What the exercise asks:
Give the data below again exactly as it stands. Omit the pictures.

Segment Start: Supplied data

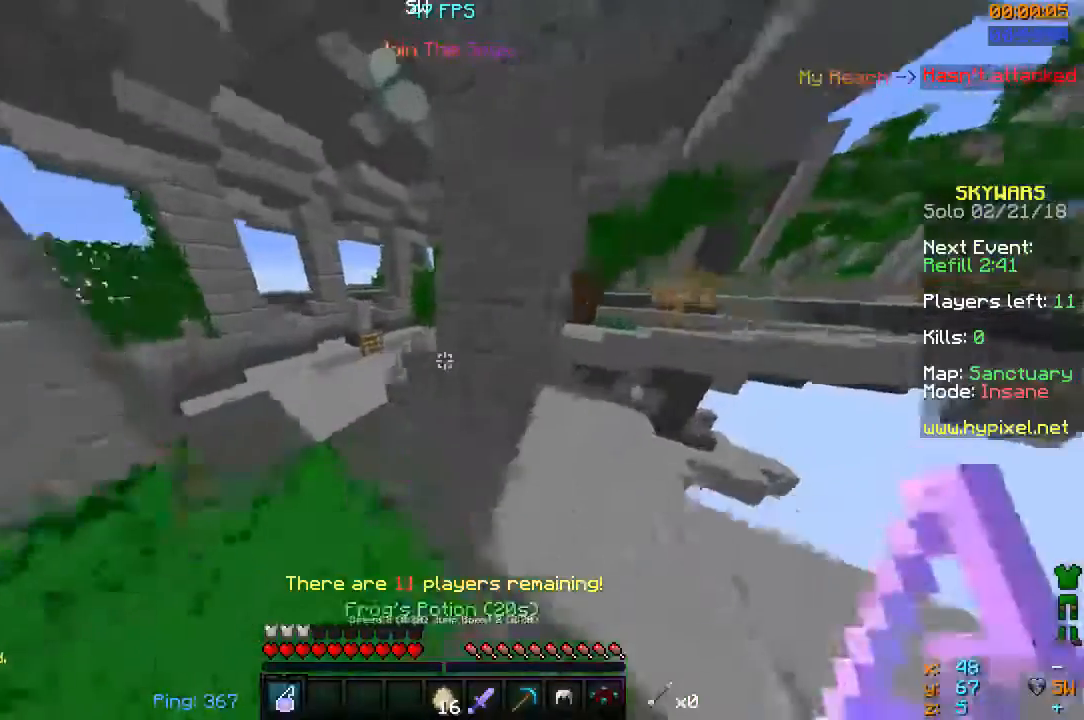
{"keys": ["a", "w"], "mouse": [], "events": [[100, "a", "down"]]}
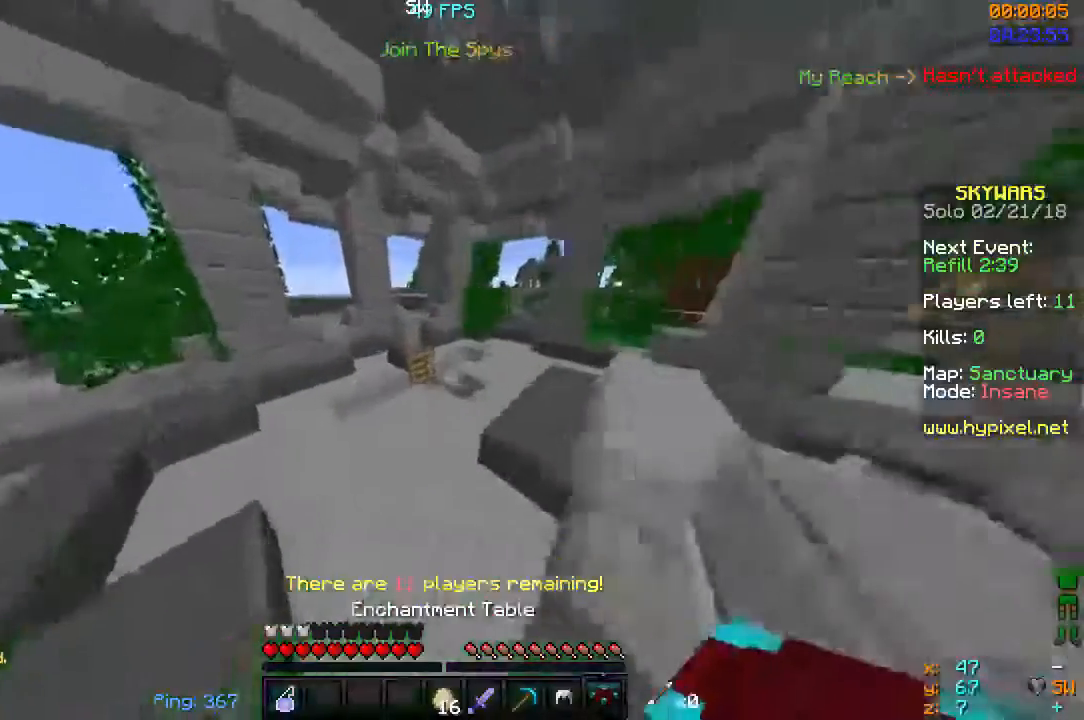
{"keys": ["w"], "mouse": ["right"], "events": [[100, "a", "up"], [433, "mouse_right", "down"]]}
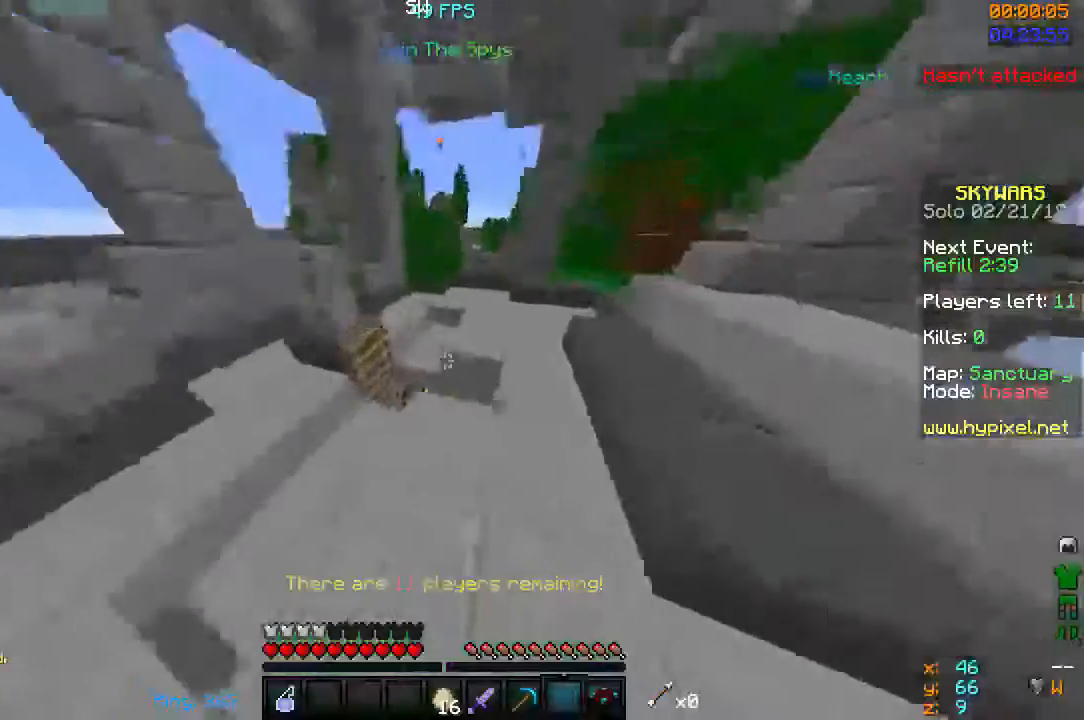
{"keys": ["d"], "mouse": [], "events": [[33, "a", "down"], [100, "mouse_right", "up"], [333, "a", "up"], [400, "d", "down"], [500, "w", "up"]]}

Segment End: Supplied data

Response for this exercise:
{"keys": ["a", "w"], "mouse": [], "events": [[100, "a", "down"]]}
{"keys": ["w"], "mouse": ["right"], "events": [[100, "a", "up"], [433, "mouse_right", "down"]]}
{"keys": ["d"], "mouse": [], "events": [[33, "a", "down"], [100, "mouse_right", "up"], [333, "a", "up"], [400, "d", "down"], [500, "w", "up"]]}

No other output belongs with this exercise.